Willfulness is necessary, but not always sufficient. Along with the egregiousness of the conduct, other relevant factors include “(1) the degree of certainty that the defendant benefited from the unlawful conduct; (2) availability and adequacy of other remedies; (3) the role of a particular defendant in effectuating the infringement; (4) plaintiff’s laches; and (5) plaintiff’s unclean hands.”

There was enough evidence of willfulness to proceed.  First, “failure to follow the advice of counsel ... must factor into an assessment of ... bad faith.” TrueCar’s outside counsel stated in email, “I strongly advise against using the phrase ‘negotiation-free’ in any form in our ads or other self-attributed public communications …. In my view it is a much greater risk than we should bear at this point.” The CEO, responded in part, “I am inclined to take some practical risk here.” Counsel noted that use of the phrase “negotiation free” “was over my objection, but that is an historical footnote that will hopefully be irrelevant over time ....”  [Narrator: It wasn’t.]  Another email: “I do not believe we should talk about being ‘negotiation free’ in the present tense because we are not (both for the reasons we have debated at length and additionally because in nearly 20% of our jurisdictions we cannot even promise a guaranteed savings, meaning in those states nothing about the experience is ‘negotiation-free’.)” Although counsel approved “no hassle,” he rejected “no haggle” because TrueCar couldn’t assure users that they would not be expected to bargain about price and because consumers would believe that TrueCar would take an “active role” in arranging for sales terms.

Second, TrueCar was “separately aware that its ads left consumers with a false impression about the process of purchasing a new vehicle through TrueCar,” as shown by evidence from several years before it discontinued the claim.

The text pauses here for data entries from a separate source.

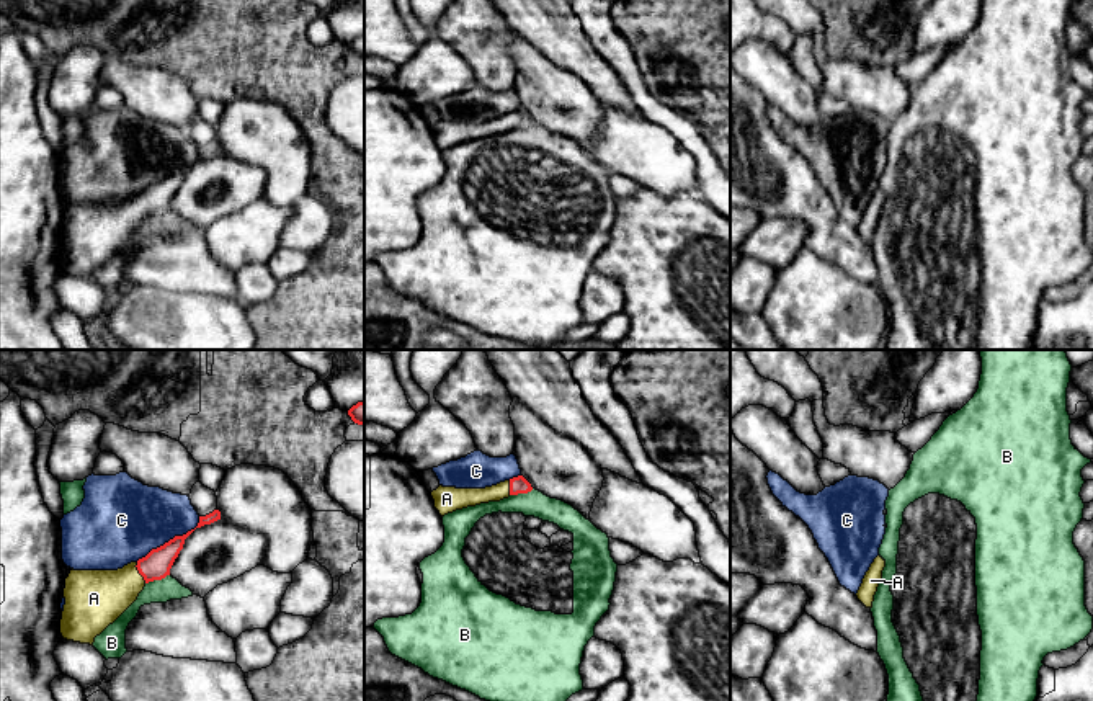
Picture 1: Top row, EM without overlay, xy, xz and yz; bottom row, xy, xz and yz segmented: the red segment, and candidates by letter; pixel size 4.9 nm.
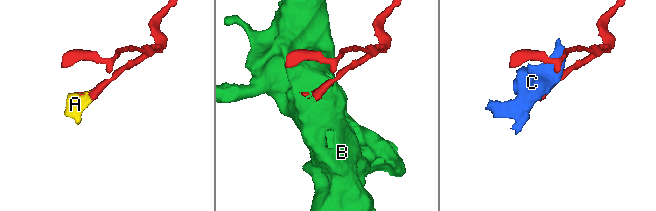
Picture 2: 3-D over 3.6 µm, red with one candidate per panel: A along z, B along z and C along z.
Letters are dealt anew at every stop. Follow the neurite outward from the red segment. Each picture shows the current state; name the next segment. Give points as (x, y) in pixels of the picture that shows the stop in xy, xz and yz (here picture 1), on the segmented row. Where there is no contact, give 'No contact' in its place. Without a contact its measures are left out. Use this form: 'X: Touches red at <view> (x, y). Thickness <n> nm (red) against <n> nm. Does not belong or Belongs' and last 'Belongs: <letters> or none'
A: Touches red at xy (139, 572). Thickness 140 nm (red) against 280 nm. Belongs
B: Touches red at xy (157, 579). Thickness 140 nm (red) against 120 nm. Does not belong
C: Touches red at xy (170, 540). Thickness 140 nm (red) against 400 nm. Does not belong
Belongs: A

Its Chief Product Officer told the CEO that customers were using TrueCar to “configure a virtual vehicle that has less than a 2% chance of existing on a dealer’s lot.” He continued: “when we send in our prospects with a certificate of a bullshit virtual vehicle, we don’t arm them with the proper tools to ensure they know we have their back at the most critical moment.” In deposition, he walked back the 2% figure, but yikes.  Separately, a TrueCar executive noted a consumer survey finding that 80% of respondents stated that TrueCar-affiliated dealers did not honor the “Guaranteed Savings” certificate.

There was also evidence that TrueCar acted against the advice of counsel in listing a factory invoice price on the TrueCar Curve. And a dealer from TrueCar-affiliated dealership that was active in an advisory committee called the “TrueCar dealer council” told TrueCar that certain manufacturers “strictly prohibited” their dealerships “from advertising a price below dealer invoice” as a way “to prevent ‘bait and switch’ advertisements.” He stated, “Many car buyers believe that the dealer invoice is the true cost of the car; it is not.”

There was evidence that weighed against a finding of willfulness. TrueCar stopped running the disputed advertisements in 2016 (the evidence above was mostly from 2013). The homepage included a disclaimer stating that “[e]ach dealer sets its own pricing. Your actual purchase price is negotiated between you and the dealer.” Disappointingly, although TrueCar’s chief marketing officer described the text as “mouse print,” the court considered the disclaimer to be “some evidence” that TrueCar qualified its “negotiation-free” claim on its homepage, rather than simply contradicting the explicit, key claim in ads. 

TrueCar argued that it didn’t profit from its advertisements, meaning that “there are no profits to disgorge” after accounting for its operating expenses. But a court of equity “has considerable discretion in deciding whether operating expenses during a start-up period ought to be netted against profits in a later period.”

A reasonable trier of fact could conclude that TrueCar willfully violated the Lanham Act’s prohibition against false advertising and profited therefrom.  Injunctive relief and corrective advertising also remained remedies on the table.

State law claims were stayed pending resolution of the Lanham Act claim—which sounds like it’s headed for a bench trial.